I didn't understand the difference between storage and object, that clears it up, that's!


question on ions: is it a good idea to handle asynchronous workloads on the datomic cluster (with core.async). the use case is: based on some update in the database, another HTTP api needs to be called. the process initiating the db update should not wait on the HTTP response of the other API. I think I can use vars or atoms to keep references to channels so the core.async machinery doesn't get garbage-collected. Are there any issues with this approach? Or is it better to hand-off this functionality to a physical queue, with e.g. lamba's processing the queue (which is quite a different level of operational complexity 🙂 )?

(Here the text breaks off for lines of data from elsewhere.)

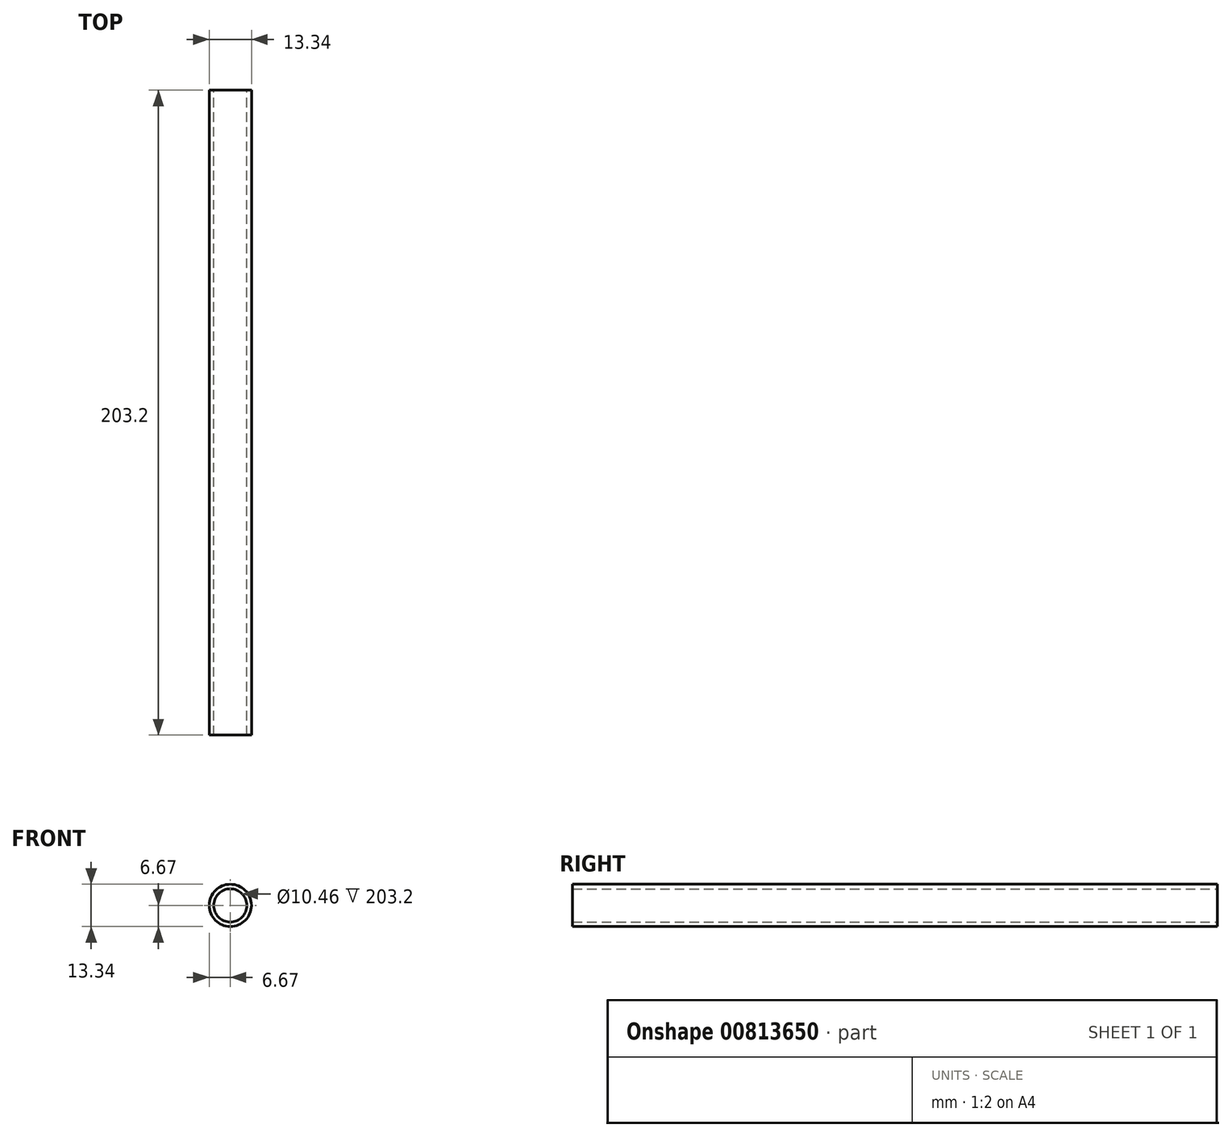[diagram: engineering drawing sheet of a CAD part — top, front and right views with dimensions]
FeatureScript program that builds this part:
annotation { "Feature Type Name" : "Feature", "Feature Type Description" : "" }
export const myFeature = defineFeature(function(context is Context, id is Id, definition is map)
    precondition{}
    {
        {
            var Q0;
            Q0=qCreatedBy(makeId("Front.planeOp"),FACE);
            var sketch = newSketch(context, id + "F0", { "sketchPlane" : qUnion([Q0])});
            skCircle(sketch, "E0", {"center": v(0, 0) * mm, "radius": 6.67 * mm});
            skCircle(sketch, "E1", {"center": v(0, 0) * mm, "radius": 5.23 * mm});
            skSolve(sketch);
        }
        {
            var Q0;
            Q0=qSketchRegion(id+"F0",true);
            extrude(context, id + "F1", {"entities" : qUnion([Q0]), "endBound" : BoundingType.SYMMETRIC, "depth" : 203.2 * mm, "offsetDistance" : 25.4 * mm});
        }
    });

@U0539NJF7 I think you could do either. If your async work becomes compute intensive, it might interfere with our standard advice on scaling, since the async work would be invisible to our metrics


but you would have choices at that point, including scaling on your own metric, and (as always) isolating the workload on specific processes


Ok, makes sense, Stuart. Thanks!


Hi! Here in Magnet we’ve played a bit with awesome Conformity migration library by @avey_q. However we’ve had some issues with transactions getting reapplied unexpectedly so we’ve developed a simplified, atomicity-compliant version of it. We haven’t explored Ragtime by @weavejester yet, but in case it’s useful for some of you, there it is lying.


hello…im having a strange (but probably simple PEBCAC) problem with unique identities. I have a transaction that includes something like:

[{:db/id pid :person/email email}
 {:db/id mid :club/member pid}]


where :person/email has the unique attribute in the schema


insert works fine, but upsert fails, and I dont understand why


the probem seems to be in referencing the entity-id of the existing item


(e.g. if I take the second add away, the upsert itself “works”


i just dont know how to reference it in the subsequent add


the error I get is:

java.util.concurrent.ExecutionException: java.lang.IllegalArgumentException: :db.error/not-a-data-function Unable to resolve data function: :db/id


any guidance appreciated


@ghaskins what’s the exact data you are transacting when you get that error? that’s usually caused by missing a seq wrapper around the tx-data


i.e. (d/transact conn {:tx-data [your-data-here]}) instead of (d/transact conn {:tx-data your-data-here})


is anyone aware of a library that enables something similar to pull expressions but for EDN data?


@marshall in this case, its happening inside a txn-function, so harder to get the exact set its using


ill see if I can tease that out


@marshall good call, that was it

👍 4

the txn-fcn was returning a sequence in the initial case and a map (with one :db/id it it) for the update case


@spieden and perhaps, although it's probably overkill for parsing just EDN.


I'm looking at upgrading Datomic cloud and have a couple of questions: (a) I'm unsure of whether a system has been upgraded before, so I'm trying to determine whether I should follow the First Upgrade path. (b) If it is a First Upgrade, it tears down the stack and creates a new one with "Reuse existing storage on create" set to True. Both "Upgrade" and this setting imply that existing data will be preserved. Is this correct?


hi @U0EHU1800 It is always safe to do a first upgrade


Any and all upgrades are data safe.


Thanks for confirming @U072WS7PE . Perhaps it's just me being overly cautious. Is that explicitly documented somewhere? If not, I know I would have found it helpful.


it is documented (but not highlighted) at I will improve it.